* DATASET EXCERPTS

*** Block opens ***

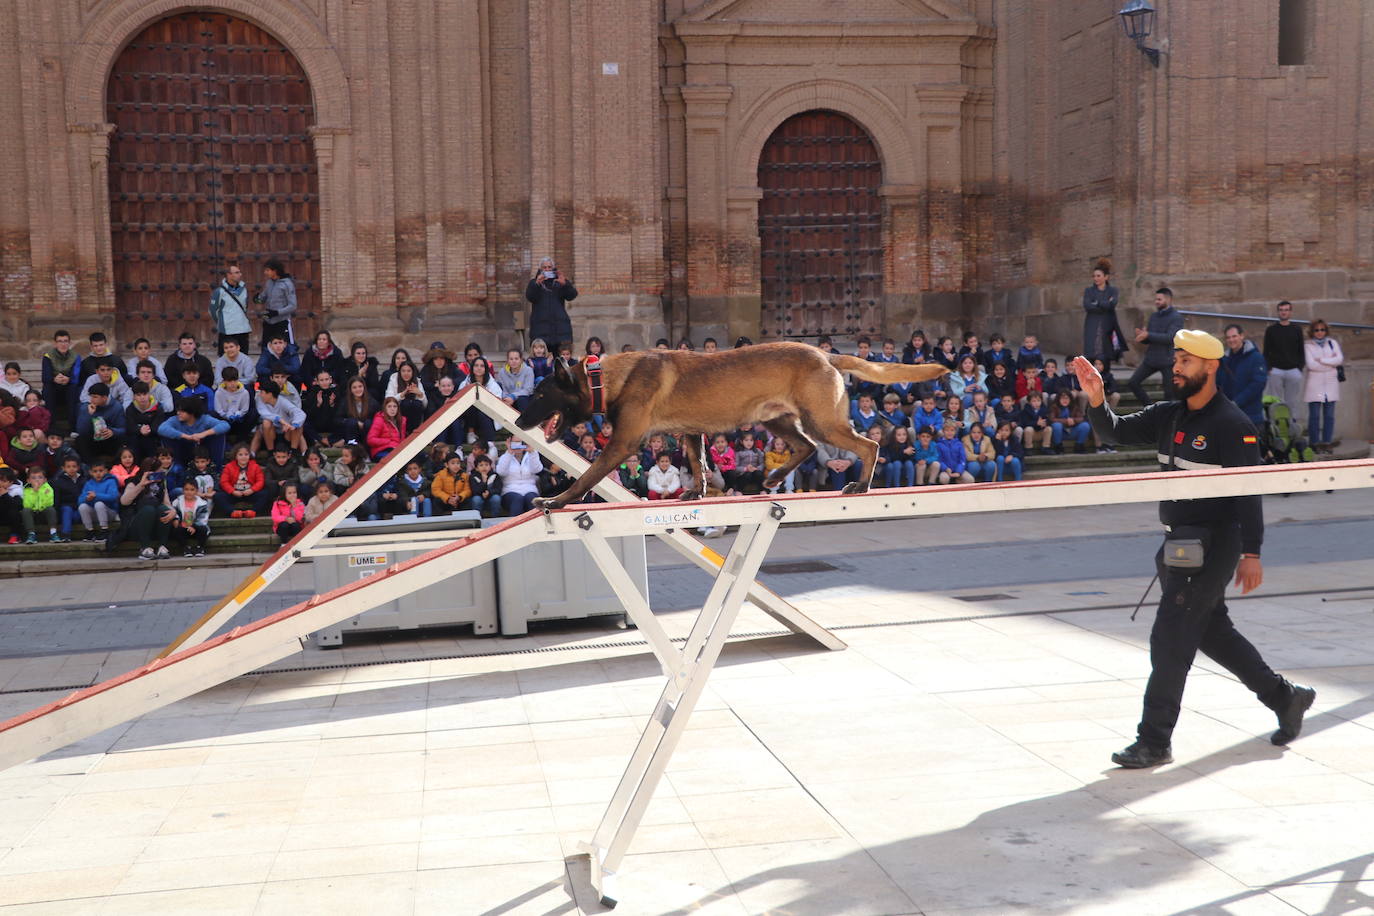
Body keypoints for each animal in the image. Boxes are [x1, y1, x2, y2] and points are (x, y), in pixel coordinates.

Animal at [511, 341, 950, 508]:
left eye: (540, 395)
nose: (517, 418)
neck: (606, 378)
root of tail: (827, 354)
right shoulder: (690, 433)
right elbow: (699, 463)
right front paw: (697, 492)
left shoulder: (621, 444)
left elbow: (586, 477)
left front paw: (556, 501)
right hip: (779, 422)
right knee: (807, 447)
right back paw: (773, 480)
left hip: (822, 421)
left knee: (868, 446)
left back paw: (861, 484)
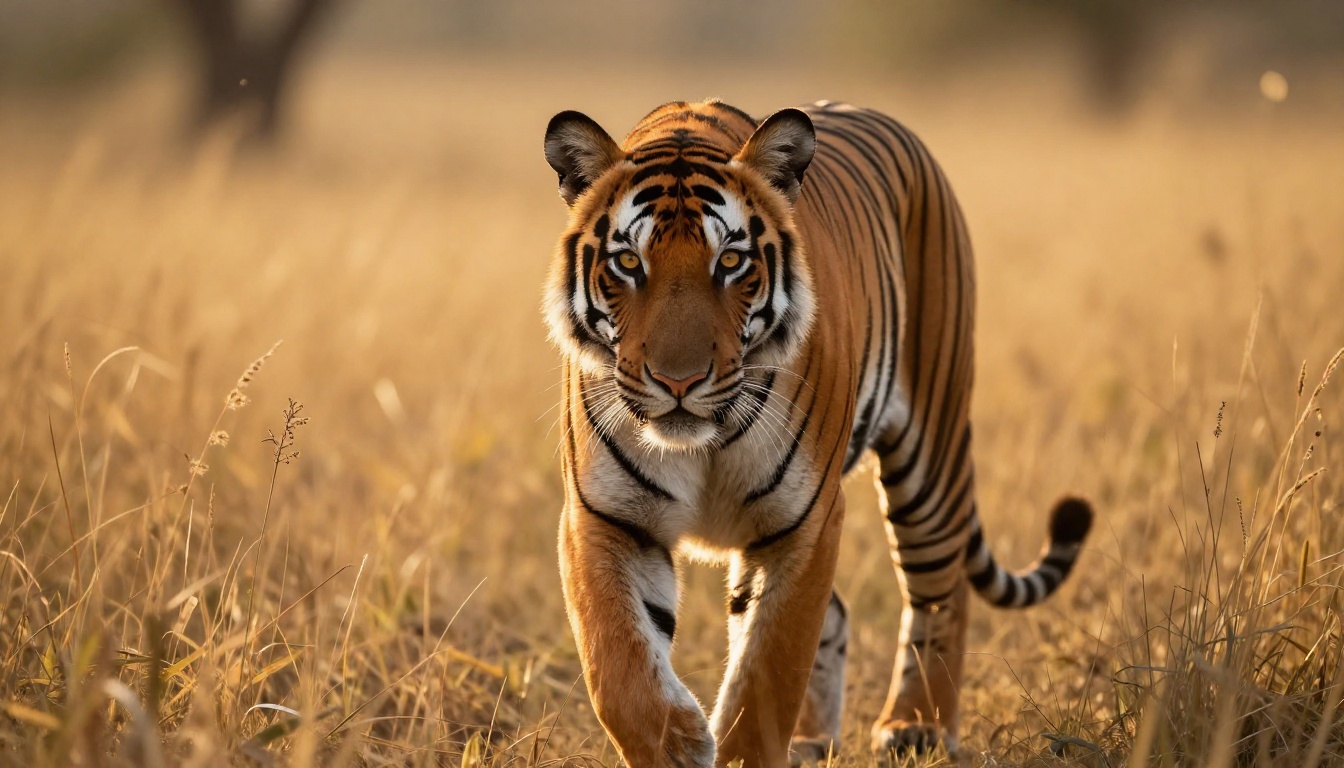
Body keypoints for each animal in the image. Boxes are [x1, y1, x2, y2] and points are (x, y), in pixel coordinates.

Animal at [541, 99, 1093, 768]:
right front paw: (679, 745)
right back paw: (812, 740)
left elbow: (767, 672)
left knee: (942, 587)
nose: (679, 381)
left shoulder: (803, 522)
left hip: (928, 457)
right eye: (628, 262)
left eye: (730, 262)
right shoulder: (605, 517)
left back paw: (917, 726)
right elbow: (617, 665)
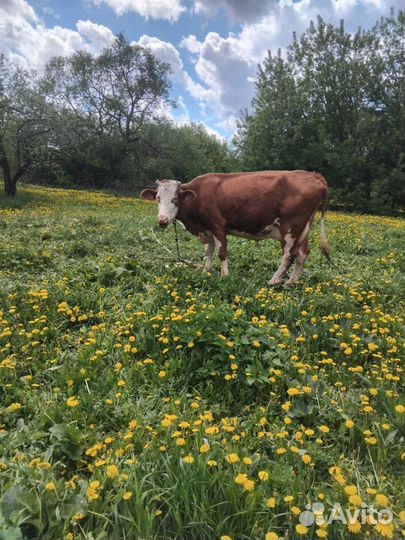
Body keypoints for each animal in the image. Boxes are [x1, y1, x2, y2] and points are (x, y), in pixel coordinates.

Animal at [140, 171, 330, 284]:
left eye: (175, 199)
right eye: (157, 198)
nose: (162, 220)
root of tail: (313, 175)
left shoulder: (218, 225)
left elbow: (221, 252)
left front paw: (224, 275)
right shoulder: (207, 228)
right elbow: (209, 250)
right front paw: (207, 270)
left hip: (290, 228)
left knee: (289, 255)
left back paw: (274, 281)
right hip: (304, 229)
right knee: (303, 253)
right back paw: (291, 282)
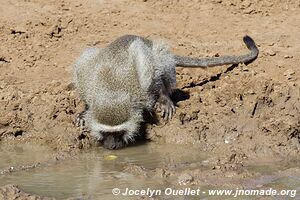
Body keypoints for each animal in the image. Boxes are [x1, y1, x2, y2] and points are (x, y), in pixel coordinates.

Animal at [72, 34, 258, 150]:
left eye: (119, 133)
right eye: (105, 133)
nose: (111, 146)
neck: (112, 92)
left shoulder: (143, 92)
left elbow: (154, 76)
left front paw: (163, 100)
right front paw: (84, 112)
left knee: (152, 58)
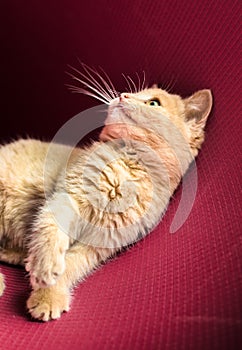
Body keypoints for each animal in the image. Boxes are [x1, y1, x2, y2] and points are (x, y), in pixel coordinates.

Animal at [0, 65, 212, 320]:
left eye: (153, 103)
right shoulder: (68, 195)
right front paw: (46, 266)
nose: (122, 96)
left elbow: (72, 265)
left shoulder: (98, 244)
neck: (129, 164)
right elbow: (51, 230)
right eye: (135, 93)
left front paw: (48, 295)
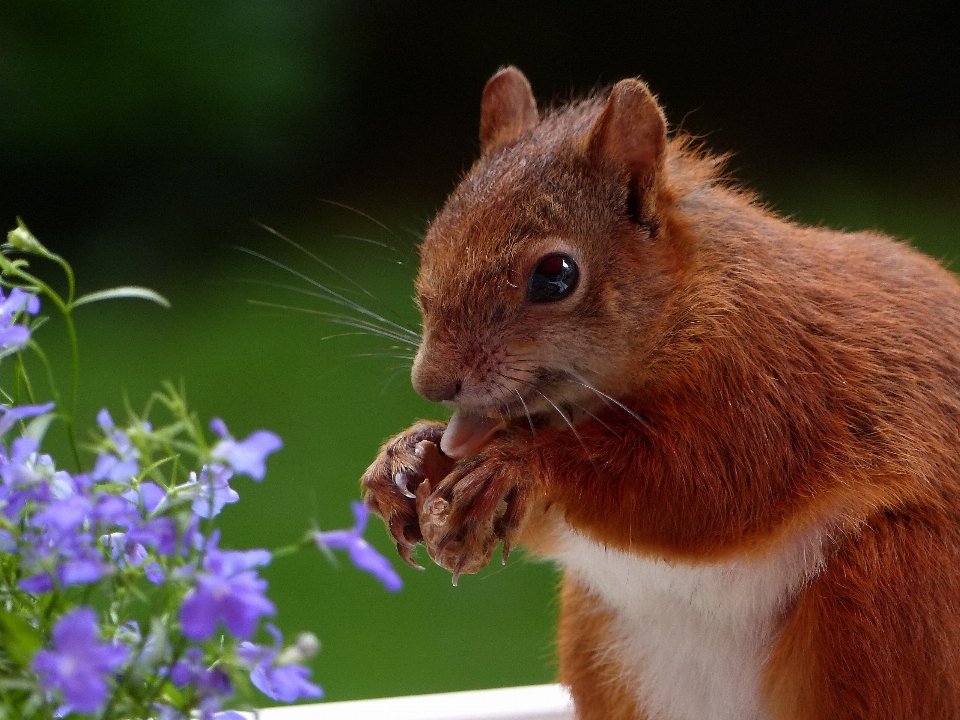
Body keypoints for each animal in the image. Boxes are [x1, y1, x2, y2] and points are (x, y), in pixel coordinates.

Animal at [362, 67, 960, 720]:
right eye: (433, 241)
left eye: (556, 275)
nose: (431, 382)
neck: (691, 298)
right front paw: (409, 455)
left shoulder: (772, 380)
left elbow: (704, 484)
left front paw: (520, 461)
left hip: (886, 594)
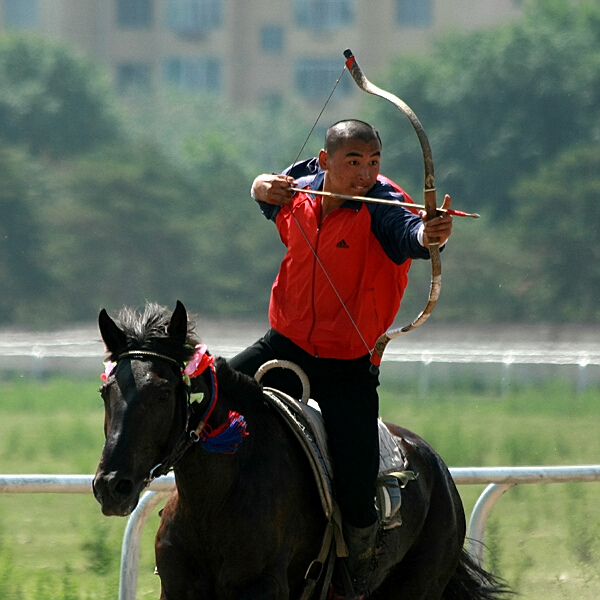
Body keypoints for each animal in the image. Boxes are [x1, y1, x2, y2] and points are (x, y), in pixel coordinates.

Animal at [91, 302, 508, 600]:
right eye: (105, 391)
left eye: (163, 393)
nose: (112, 486)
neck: (216, 499)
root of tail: (437, 467)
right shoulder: (177, 587)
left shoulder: (265, 588)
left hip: (417, 586)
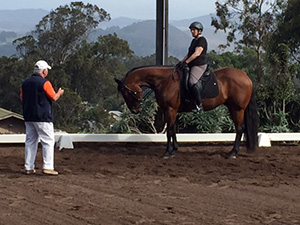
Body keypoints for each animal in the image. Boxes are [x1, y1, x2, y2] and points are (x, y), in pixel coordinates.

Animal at [115, 66, 258, 158]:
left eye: (127, 93)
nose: (135, 110)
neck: (164, 81)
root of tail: (246, 76)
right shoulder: (172, 111)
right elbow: (173, 130)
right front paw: (174, 150)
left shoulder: (170, 109)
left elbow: (169, 131)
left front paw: (167, 153)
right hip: (233, 108)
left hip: (237, 109)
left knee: (240, 129)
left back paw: (233, 153)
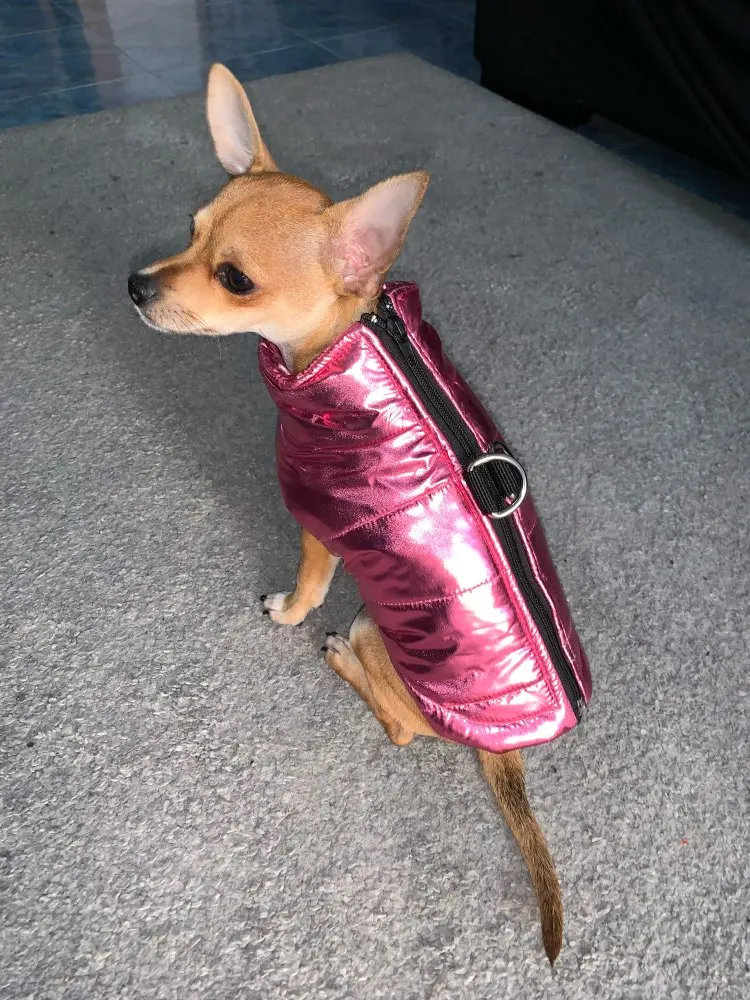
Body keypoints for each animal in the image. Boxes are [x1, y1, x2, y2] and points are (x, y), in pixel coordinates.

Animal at [129, 63, 567, 964]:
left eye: (235, 279)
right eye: (189, 230)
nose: (135, 285)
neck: (349, 349)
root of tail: (505, 751)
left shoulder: (318, 526)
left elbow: (302, 590)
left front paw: (289, 611)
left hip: (374, 629)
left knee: (397, 726)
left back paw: (337, 657)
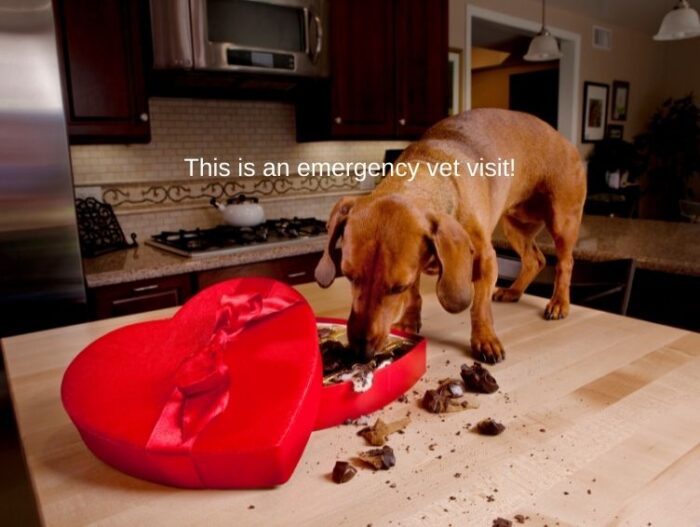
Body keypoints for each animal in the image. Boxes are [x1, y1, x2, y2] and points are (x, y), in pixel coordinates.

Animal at [316, 109, 584, 366]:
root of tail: (564, 140)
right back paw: (513, 291)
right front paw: (409, 322)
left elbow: (479, 306)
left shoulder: (486, 260)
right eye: (349, 276)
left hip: (562, 222)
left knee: (565, 263)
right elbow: (414, 297)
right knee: (534, 260)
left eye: (397, 287)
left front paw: (485, 339)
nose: (361, 353)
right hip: (515, 226)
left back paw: (559, 303)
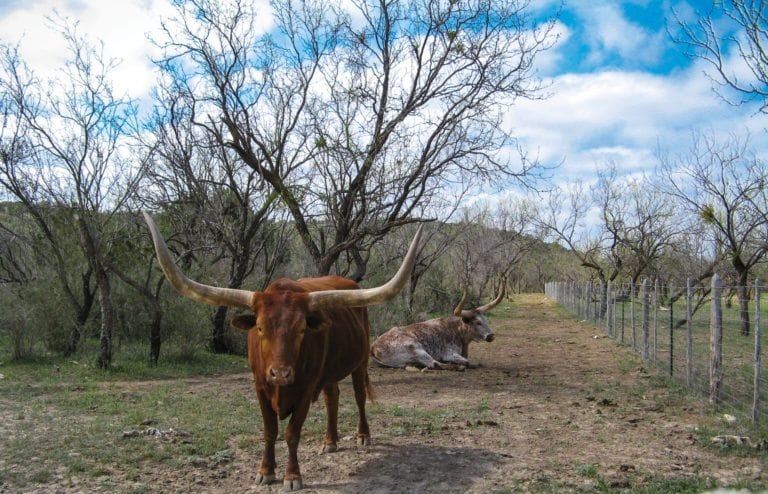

*** Block closes ***

A word-for-word copy of the records is required. Leave out every picture.

Body keypoints for each animal in the image. Boxes are [x1, y1, x2, y2] and points are (x, y), in pixel coordinates.

Animal at [511, 341, 950, 508]:
left eye: (540, 395)
nose: (517, 418)
neck: (606, 378)
root of tail: (827, 354)
right shoulder: (690, 433)
right elbow: (699, 463)
right front paw: (697, 492)
left shoulder: (621, 444)
left elbow: (586, 477)
left front paw: (556, 501)
right hip: (779, 422)
right knee: (807, 447)
right back paw: (773, 480)
left hip: (822, 421)
left knee: (868, 446)
left back paw: (861, 484)
Body keypoints for each animal in the image. Boxes are [x1, y1, x2, y2] and points are (x, y), in pixel coordinates.

Animal at [541, 99, 1093, 768]:
right front paw: (679, 745)
right back paw: (812, 740)
left elbow: (767, 672)
left knee: (942, 587)
nose: (679, 381)
left shoulder: (803, 522)
left hip: (928, 457)
right eye: (628, 262)
left eye: (730, 262)
right shoulder: (605, 517)
left back paw: (917, 726)
right elbow: (617, 665)
Body keypoints for each animal in the image. Boxes are [x1, y1, x2, y2] and points are (x, y), in pixel coordinates.

Animal at [140, 171, 330, 284]:
left eye: (175, 199)
right eye: (157, 198)
nose: (162, 220)
root of tail: (313, 175)
left shoulder: (218, 225)
left elbow: (221, 252)
left front paw: (224, 275)
right shoulder: (207, 228)
right elbow: (209, 250)
right front paw: (207, 270)
left hip: (290, 228)
left knee: (289, 255)
left back paw: (274, 281)
right hip: (304, 229)
right knee: (303, 253)
right back paw: (291, 282)
Body keypoints for each animal in the image. Boxes are [x1, y1, x2, y2] and points are (x, y), in pixel coordinates.

Animal at [72, 34, 258, 150]:
left eye: (119, 133)
right eye: (105, 133)
nose: (111, 146)
neck: (112, 92)
left shoulder: (143, 92)
left elbow: (154, 76)
left front paw: (163, 100)
right front paw: (84, 112)
left knee: (152, 58)
Body keypoints for each animal in the image. Boxes are [x1, y1, x2, y2] and points are (x, y), in pixel coordinates.

Animal at [0, 65, 212, 320]:
left eye: (153, 103)
right shoulder: (68, 195)
right front paw: (46, 266)
nose: (122, 96)
left elbow: (72, 265)
left shoulder: (98, 244)
neck: (129, 164)
right elbow: (51, 230)
right eye: (135, 93)
left front paw: (48, 295)
Body keypoints for each animal in the image. Boxes are [x1, y1, x2, y2] and points are (x, y), in pixel coordinates.

Animal at [362, 67, 960, 720]:
right eye: (433, 241)
left eye: (556, 275)
nose: (431, 382)
neck: (691, 298)
right front paw: (409, 455)
left shoulder: (772, 380)
left elbow: (704, 484)
left front paw: (520, 461)
left hip: (886, 594)
Body keypoints for each animal in the image. Boxes are [x1, y1, x2, y2] and points are (x, y), in pixel coordinates.

Animal at [91, 302, 508, 600]:
right eye: (105, 391)
left eye: (163, 393)
nose: (112, 486)
neck: (216, 499)
root of tail: (437, 467)
right shoulder: (177, 587)
left shoulder: (265, 588)
left hip: (417, 586)
Body keypoints for each animal in the image. Boxes are [x1, y1, x2, y2] and points are (x, y), in pixel coordinates.

Animal at [115, 66, 258, 158]:
left eye: (127, 93)
nose: (135, 110)
neck: (164, 81)
root of tail: (246, 76)
right shoulder: (172, 111)
right elbow: (173, 130)
right front paw: (174, 150)
left shoulder: (170, 109)
left elbow: (169, 131)
left front paw: (167, 153)
right hip: (233, 108)
left hip: (237, 109)
left knee: (240, 129)
left back paw: (233, 153)
Body keypoints for each animal in the image. Boxes are [x1, y1, x2, y2] and points are (x, y), in pixel coordinates.

Animal at [129, 63, 567, 964]:
left eye: (235, 279)
right eye: (189, 230)
nose: (135, 285)
neck: (349, 349)
root of tail: (505, 751)
left shoulder: (318, 526)
left elbow: (302, 590)
left front paw: (289, 611)
left hip: (374, 629)
left knee: (397, 726)
left back paw: (337, 657)
Body keypoints for each animal in the image. Boxes are [x1, y1, x2, y2] and points are (x, y), in pixel coordinates.

Animal at [316, 109, 584, 366]:
root of tail: (564, 140)
right back paw: (513, 291)
right front paw: (409, 322)
left elbow: (479, 306)
left shoulder: (486, 260)
right eye: (349, 276)
left hip: (562, 222)
left knee: (565, 263)
right elbow: (414, 297)
right knee: (534, 260)
left eye: (397, 287)
left front paw: (485, 339)
nose: (361, 353)
right hip: (515, 226)
left back paw: (559, 303)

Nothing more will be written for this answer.